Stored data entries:
(begin)

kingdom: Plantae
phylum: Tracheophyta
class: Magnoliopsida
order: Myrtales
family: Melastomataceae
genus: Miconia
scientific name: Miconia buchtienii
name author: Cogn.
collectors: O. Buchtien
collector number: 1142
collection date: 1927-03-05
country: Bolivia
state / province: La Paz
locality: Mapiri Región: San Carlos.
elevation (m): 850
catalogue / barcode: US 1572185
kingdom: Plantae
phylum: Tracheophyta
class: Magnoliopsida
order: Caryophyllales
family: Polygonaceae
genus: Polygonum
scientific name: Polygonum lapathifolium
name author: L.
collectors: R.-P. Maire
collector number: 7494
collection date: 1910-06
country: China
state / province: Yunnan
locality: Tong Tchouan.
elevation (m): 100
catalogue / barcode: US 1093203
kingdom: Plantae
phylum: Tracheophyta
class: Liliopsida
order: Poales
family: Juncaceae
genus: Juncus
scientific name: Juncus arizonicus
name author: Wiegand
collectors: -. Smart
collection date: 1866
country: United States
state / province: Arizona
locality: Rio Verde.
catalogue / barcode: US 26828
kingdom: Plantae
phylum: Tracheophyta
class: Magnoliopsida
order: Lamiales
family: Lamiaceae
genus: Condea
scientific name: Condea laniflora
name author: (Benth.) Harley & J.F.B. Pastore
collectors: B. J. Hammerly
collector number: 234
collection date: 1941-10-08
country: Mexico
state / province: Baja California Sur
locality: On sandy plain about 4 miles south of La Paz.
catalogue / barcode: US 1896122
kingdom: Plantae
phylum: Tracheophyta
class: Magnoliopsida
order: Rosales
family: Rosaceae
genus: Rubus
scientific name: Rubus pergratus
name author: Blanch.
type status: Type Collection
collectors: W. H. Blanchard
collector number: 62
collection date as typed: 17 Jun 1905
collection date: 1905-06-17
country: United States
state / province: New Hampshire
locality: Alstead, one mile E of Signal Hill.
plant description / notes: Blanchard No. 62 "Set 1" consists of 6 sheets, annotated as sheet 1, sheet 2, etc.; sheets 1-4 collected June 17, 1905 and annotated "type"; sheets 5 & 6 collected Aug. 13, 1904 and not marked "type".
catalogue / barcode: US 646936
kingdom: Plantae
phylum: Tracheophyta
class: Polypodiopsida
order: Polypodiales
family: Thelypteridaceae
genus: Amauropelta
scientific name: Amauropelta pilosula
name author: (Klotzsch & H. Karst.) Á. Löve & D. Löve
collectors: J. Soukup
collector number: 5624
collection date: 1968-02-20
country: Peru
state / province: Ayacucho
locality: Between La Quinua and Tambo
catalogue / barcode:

(end)

[Task goal] Convert every line of the records above into a numbered list, leaving out any blank lines.

[Exercise answer]
1. kingdom: Plantae
2. phylum: Tracheophyta
3. class: Magnoliopsida
4. order: Myrtales
5. family: Melastomataceae
6. genus: Miconia
7. scientific name: Miconia buchtienii
8. name author: Cogn.
9. collectors: O. Buchtien
10. collector number: 1142
11. collection date: 1927-03-05
12. country: Bolivia
13. state / province: La Paz
14. locality: Mapiri Región: San Carlos.
15. elevation (m): 850
16. catalogue / barcode: US 1572185
17. kingdom: Plantae
18. phylum: Tracheophyta
19. class: Magnoliopsida
20. order: Caryophyllales
21. family: Polygonaceae
22. genus: Polygonum
23. scientific name: Polygonum lapathifolium
24. name author: L.
25. collectors: R.-P. Maire
26. collector number: 7494
27. collection date: 1910-06
28. country: China
29. state / province: Yunnan
30. locality: Tong Tchouan.
31. elevation (m): 100
32. catalogue / barcode: US 1093203
33. kingdom: Plantae
34. phylum: Tracheophyta
35. class: Liliopsida
36. order: Poales
37. family: Juncaceae
38. genus: Juncus
39. scientific name: Juncus arizonicus
40. name author: Wiegand
41. collectors: -. Smart
42. collection date: 1866
43. country: United States
44. state / province: Arizona
45. locality: Rio Verde.
46. catalogue / barcode: US 26828
47. kingdom: Plantae
48. phylum: Tracheophyta
49. class: Magnoliopsida
50. order: Lamiales
51. family: Lamiaceae
52. genus: Condea
53. scientific name: Condea laniflora
54. name author: (Benth.) Harley & J.F.B. Pastore
55. collectors: B. J. Hammerly
56. collector number: 234
57. collection date: 1941-10-08
58. country: Mexico
59. state / province: Baja California Sur
60. locality: On sandy plain about 4 miles south of La Paz.
61. catalogue / barcode: US 1896122
62. kingdom: Plantae
63. phylum: Tracheophyta
64. class: Magnoliopsida
65. order: Rosales
66. family: Rosaceae
67. genus: Rubus
68. scientific name: Rubus pergratus
69. name author: Blanch.
70. type status: Type Collection
71. collectors: W. H. Blanchard
72. collector number: 62
73. collection date as typed: 17 Jun 1905
74. collection date: 1905-06-17
75. country: United States
76. state / province: New Hampshire
77. locality: Alstead, one mile E of Signal Hill.
78. plant description / notes: Blanchard No. 62 "Set 1" consists of 6 sheets, annotated as sheet 1, sheet 2, etc.; sheets 1-4 collected June 17, 1905 and annotated "type"; sheets 5 & 6 collected Aug. 13, 1904 and not marked "type".
79. catalogue / barcode: US 646936
80. kingdom: Plantae
81. phylum: Tracheophyta
82. class: Polypodiopsida
83. order: Polypodiales
84. family: Thelypteridaceae
85. genus: Amauropelta
86. scientific name: Amauropelta pilosula
87. name author: (Klotzsch & H. Karst.) Á. Löve & D. Löve
88. collectors: J. Soukup
89. collector number: 5624
90. collection date: 1968-02-20
91. country: Peru
92. state / province: Ayacucho
93. locality: Between La Quinua and Tambo
94. catalogue / barcode:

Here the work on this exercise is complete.